Gazetecileri Koruma Komitesi, bu yıl dünya çapında en az 257 gazetecinin hapse atıldığını, rekorun ise Türkiye’de bulunduğunu açıklamıştı. Türkiye’de bu yıl tutuklanan gazeteci sayısı 170’in üzerinde.
‘OHAL, medyaya balyoz gibi indi’
Konsey, Türkiye’nin Sınır Tanımayan Gazeteciler Örgütü’nün hazırladığı “Dünya Basın Özgürlüğü 2016 Raporu”nda 151’inci sıraya düştüğünü hatırlatarak, “Bu alanda Tacikistan ve Kongo’nun bile altında kaldı” dedi.
Açıklamada bugün ‘terör örgütü propagandası’ gerekçesiyle gözaltına alınan gazeteci Ahmet Şık’a ilişkin, “Attığı tweet’ler gerekçesiyle gazeteci Ahmet Şık da bu anlayıştan yine nasibini aldı ve yeni yıla gözaltında giriyor.
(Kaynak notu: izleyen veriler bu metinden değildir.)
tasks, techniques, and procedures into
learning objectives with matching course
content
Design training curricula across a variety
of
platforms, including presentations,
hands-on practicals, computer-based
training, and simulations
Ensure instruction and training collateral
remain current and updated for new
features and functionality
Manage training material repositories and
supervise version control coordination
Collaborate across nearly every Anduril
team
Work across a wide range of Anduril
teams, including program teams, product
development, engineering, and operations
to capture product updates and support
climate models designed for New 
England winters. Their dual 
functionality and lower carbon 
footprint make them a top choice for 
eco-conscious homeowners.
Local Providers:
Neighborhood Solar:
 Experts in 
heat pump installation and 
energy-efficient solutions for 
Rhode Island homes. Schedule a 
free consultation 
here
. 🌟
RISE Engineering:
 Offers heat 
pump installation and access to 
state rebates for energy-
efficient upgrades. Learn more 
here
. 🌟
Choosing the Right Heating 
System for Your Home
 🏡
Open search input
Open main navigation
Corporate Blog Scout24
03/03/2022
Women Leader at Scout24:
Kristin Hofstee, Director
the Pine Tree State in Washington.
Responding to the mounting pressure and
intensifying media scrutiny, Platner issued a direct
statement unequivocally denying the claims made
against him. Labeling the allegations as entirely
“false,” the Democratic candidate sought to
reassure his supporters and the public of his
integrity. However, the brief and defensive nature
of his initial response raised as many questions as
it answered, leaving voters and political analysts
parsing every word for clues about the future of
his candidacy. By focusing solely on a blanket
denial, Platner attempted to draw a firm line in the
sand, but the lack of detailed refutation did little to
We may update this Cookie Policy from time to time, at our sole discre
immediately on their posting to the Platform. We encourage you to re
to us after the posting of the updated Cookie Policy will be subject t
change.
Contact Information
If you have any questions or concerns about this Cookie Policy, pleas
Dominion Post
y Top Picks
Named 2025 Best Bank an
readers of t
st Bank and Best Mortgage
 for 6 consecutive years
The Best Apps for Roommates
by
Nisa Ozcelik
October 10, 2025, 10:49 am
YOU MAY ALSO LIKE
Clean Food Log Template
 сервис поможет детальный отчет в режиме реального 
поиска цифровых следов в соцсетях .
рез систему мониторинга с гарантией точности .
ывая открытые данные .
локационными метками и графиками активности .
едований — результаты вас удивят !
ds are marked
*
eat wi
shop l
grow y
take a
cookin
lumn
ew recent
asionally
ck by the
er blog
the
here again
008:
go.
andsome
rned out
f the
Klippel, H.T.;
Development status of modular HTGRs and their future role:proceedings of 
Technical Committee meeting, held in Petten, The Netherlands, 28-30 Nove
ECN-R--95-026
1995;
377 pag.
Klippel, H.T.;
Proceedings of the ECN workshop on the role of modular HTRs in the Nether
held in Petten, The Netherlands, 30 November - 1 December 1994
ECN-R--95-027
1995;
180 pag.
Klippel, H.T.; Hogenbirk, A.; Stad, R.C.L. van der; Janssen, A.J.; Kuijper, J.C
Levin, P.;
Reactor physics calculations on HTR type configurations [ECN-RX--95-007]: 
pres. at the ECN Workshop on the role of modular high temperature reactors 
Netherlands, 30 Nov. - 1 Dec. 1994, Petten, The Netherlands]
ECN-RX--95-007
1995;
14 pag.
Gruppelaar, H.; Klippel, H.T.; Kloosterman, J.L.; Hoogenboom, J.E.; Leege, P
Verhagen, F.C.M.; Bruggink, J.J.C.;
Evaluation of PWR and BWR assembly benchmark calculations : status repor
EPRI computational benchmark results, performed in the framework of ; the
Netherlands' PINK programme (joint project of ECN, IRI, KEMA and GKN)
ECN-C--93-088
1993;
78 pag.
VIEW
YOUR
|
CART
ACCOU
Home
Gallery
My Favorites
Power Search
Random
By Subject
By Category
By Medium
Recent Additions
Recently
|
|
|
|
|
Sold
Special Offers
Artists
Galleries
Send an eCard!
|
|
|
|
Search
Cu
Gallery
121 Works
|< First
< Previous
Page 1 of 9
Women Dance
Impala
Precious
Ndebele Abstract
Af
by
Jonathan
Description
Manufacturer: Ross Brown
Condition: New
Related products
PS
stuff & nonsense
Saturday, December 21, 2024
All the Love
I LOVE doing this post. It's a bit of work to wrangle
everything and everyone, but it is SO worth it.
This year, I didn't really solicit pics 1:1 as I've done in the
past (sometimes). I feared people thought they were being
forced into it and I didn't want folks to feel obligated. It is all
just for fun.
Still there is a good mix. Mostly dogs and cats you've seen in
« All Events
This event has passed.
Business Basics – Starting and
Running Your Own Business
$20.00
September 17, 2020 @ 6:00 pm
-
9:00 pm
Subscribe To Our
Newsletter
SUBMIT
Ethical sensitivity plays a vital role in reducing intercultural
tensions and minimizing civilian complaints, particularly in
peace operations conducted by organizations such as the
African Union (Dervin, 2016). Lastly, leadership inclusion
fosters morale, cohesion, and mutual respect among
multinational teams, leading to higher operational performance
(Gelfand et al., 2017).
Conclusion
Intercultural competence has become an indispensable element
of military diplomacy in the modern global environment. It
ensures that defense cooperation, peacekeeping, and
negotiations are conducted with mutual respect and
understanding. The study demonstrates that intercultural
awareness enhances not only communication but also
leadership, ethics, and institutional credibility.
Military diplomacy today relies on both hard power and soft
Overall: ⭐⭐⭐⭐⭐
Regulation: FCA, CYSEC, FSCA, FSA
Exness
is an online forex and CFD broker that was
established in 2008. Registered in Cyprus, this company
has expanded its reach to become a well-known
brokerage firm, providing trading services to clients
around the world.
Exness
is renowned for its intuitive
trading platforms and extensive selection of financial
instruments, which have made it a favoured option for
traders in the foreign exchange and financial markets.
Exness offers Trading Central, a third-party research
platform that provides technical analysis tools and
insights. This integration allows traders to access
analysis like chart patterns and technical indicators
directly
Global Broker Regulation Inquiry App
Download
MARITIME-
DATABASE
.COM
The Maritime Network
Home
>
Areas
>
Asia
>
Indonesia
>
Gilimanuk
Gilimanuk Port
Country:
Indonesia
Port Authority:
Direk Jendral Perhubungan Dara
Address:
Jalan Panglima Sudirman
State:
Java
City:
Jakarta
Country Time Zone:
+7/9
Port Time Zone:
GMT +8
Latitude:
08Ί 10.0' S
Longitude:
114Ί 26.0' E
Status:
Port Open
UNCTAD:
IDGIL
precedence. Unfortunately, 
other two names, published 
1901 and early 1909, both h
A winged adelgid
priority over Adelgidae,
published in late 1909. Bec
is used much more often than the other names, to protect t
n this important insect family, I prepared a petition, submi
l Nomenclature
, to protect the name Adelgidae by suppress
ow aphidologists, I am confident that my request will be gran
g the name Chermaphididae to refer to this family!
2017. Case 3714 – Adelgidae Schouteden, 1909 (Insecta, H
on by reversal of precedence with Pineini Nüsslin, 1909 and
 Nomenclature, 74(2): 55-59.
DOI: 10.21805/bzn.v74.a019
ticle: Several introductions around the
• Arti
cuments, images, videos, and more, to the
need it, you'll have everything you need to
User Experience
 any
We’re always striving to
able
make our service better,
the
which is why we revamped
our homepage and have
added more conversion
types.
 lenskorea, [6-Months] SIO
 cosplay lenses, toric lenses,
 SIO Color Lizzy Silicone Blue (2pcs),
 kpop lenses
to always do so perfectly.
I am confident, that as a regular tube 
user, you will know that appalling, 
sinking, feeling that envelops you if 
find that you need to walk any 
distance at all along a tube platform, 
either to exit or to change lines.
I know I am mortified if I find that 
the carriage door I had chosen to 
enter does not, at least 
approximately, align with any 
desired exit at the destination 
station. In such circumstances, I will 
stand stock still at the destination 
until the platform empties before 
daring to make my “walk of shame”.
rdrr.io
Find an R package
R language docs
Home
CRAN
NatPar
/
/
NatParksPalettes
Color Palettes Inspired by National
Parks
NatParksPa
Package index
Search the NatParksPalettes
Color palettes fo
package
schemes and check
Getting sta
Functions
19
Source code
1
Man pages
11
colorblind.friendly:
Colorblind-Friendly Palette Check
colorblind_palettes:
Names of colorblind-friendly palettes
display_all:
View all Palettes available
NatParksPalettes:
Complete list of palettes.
Oysa, Ahmet Şık “GAZETECİDİR” ifadeleri yer aldı.
Tutuklanan, mal varlığına el konulan, pasaportları iptal edilen, yurt dışına çıkışları yasaklanan ve basın kartları ellerinden alınan gazetecilerden, hazırlanmayan iddianamelerden ve uzayan tutukluluk sürelerinden ‘endişe ettiğini’ duyuran Basın Konseyi, 15 Temmuz darbe girişimi sonrasında yayınlanan OHAL’in medyaya ‘balyoz gibi indiğini’ savundu.
Açıklamaya şöyle devam edildi: “KHK’lar aracılığıyla 170 medya organı kapatıldı. Bunlar arasında, gazeteler, televizyonlar, internet haber siteleri, dergiler ve radyolar yer aldı” denildi.
‘Gazetecilerin hedef gösterilmesi 2016’nın kabul edilemez gerçeği’
Konsey, hükümet sözcüsü Numan Kurtulmuş’un ‘kendisine soru sorma cesaretinde bulunan’ bir gazeteciye “Medya mensupları ayağını denk alsın” sözlerini hatırlatmanın yanı sıra gazetecilerin hedef gösterilip tehdit edilmesine ilişkin şöyle dedi: “Çağdaş demokrasilerde ‘gerçek gazetecilerin’ başka gazetecilere karşı sistematik linç kampanyalarına giriştiklerine rastlanmaz. 2016’da bunu da yoğunlukla yaşadık. Ekonomik yönden güç durumda olan bağımsız gazeteci ve yayın organlarını bazı gazetecilerin sıklıkla hedef göstermesi, 2016’nın kabul edilemez gerçeğiydi. Bu tür olaylarda tehditler ve hakaretler cezasız kaldı, tam aksine takdir gördü.”